— PROBLEM REQUIREMENTS —
Copy out the whole listing below exactly.

— MATERIAL PROVIDED —
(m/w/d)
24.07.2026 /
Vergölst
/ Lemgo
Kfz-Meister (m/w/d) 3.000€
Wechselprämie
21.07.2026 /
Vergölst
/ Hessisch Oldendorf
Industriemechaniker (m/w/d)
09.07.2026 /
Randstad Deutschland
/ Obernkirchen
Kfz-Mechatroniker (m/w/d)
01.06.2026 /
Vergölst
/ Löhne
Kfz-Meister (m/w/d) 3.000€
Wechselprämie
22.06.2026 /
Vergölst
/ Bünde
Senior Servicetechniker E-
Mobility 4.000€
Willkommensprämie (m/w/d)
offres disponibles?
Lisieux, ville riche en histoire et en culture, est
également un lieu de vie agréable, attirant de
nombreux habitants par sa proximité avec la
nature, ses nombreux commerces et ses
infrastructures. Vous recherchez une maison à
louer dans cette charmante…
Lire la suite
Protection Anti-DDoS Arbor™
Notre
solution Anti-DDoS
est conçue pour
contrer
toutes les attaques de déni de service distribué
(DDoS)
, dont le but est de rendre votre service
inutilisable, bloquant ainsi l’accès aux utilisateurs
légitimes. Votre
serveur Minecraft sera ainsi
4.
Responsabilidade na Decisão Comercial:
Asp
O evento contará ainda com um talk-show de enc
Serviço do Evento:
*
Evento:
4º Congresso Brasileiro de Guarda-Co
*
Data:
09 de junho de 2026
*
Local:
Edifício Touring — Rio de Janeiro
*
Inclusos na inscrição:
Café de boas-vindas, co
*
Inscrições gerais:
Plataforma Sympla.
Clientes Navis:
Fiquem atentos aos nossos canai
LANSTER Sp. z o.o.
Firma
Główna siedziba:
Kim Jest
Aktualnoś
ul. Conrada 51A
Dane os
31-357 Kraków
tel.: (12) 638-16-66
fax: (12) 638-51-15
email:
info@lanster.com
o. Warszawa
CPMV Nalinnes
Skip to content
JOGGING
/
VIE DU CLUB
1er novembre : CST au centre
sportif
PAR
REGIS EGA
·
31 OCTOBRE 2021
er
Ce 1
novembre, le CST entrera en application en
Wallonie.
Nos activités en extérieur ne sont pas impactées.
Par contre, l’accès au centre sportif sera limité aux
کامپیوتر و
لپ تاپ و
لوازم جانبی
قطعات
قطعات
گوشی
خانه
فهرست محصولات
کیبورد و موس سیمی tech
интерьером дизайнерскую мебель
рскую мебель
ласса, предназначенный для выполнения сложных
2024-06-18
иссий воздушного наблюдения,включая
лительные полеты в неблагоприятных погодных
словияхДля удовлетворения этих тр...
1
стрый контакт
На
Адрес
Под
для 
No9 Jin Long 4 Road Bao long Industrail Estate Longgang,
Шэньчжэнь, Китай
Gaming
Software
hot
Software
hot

— ANSWER BELOW —
(m/w/d)
24.07.2026 /
Vergölst
/ Lemgo
Kfz-Meister (m/w/d) 3.000€
Wechselprämie
21.07.2026 /
Vergölst
/ Hessisch Oldendorf
Industriemechaniker (m/w/d)
09.07.2026 /
Randstad Deutschland
/ Obernkirchen
Kfz-Mechatroniker (m/w/d)
01.06.2026 /
Vergölst
/ Löhne
Kfz-Meister (m/w/d) 3.000€
Wechselprämie
22.06.2026 /
Vergölst
/ Bünde
Senior Servicetechniker E-
Mobility 4.000€
Willkommensprämie (m/w/d)
offres disponibles?
Lisieux, ville riche en histoire et en culture, est
également un lieu de vie agréable, attirant de
nombreux habitants par sa proximité avec la
nature, ses nombreux commerces et ses
infrastructures. Vous recherchez une maison à
louer dans cette charmante…
Lire la suite
Protection Anti-DDoS Arbor™
Notre
solution Anti-DDoS
est conçue pour
contrer
toutes les attaques de déni de service distribué
(DDoS)
, dont le but est de rendre votre service
inutilisable, bloquant ainsi l’accès aux utilisateurs
légitimes. Votre
serveur Minecraft sera ainsi
4.
Responsabilidade na Decisão Comercial:
Asp
O evento contará ainda com um talk-show de enc
Serviço do Evento:
*
Evento:
4º Congresso Brasileiro de Guarda-Co
*
Data:
09 de junho de 2026
*
Local:
Edifício Touring — Rio de Janeiro
*
Inclusos na inscrição:
Café de boas-vindas, co
*
Inscrições gerais:
Plataforma Sympla.
Clientes Navis:
Fiquem atentos aos nossos canai
LANSTER Sp. z o.o.
Firma
Główna siedziba:
Kim Jest
Aktualnoś
ul. Conrada 51A
Dane os
31-357 Kraków
tel.: (12) 638-16-66
fax: (12) 638-51-15
email:
info@lanster.com
o. Warszawa
CPMV Nalinnes
Skip to content
JOGGING
/
VIE DU CLUB
1er novembre : CST au centre
sportif
PAR
REGIS EGA
·
31 OCTOBRE 2021
er
Ce 1
novembre, le CST entrera en application en
Wallonie.
Nos activités en extérieur ne sont pas impactées.
Par contre, l’accès au centre sportif sera limité aux
کامپیوتر و
لپ تاپ و
لوازم جانبی
قطعات
قطعات
گوشی
خانه
فهرست محصولات
کیبورد و موس سیمی tech
интерьером дизайнерскую мебель
рскую мебель
ласса, предназначенный для выполнения сложных
2024-06-18
иссий воздушного наблюдения,включая
лительные полеты в неблагоприятных погодных
словияхДля удовлетворения этих тр...
1
стрый контакт
На
Адрес
Под
для 
No9 Jin Long 4 Road Bao long Industrail Estate Longgang,
Шэньчжэнь, Китай
Gaming
Software
hot
Software
hot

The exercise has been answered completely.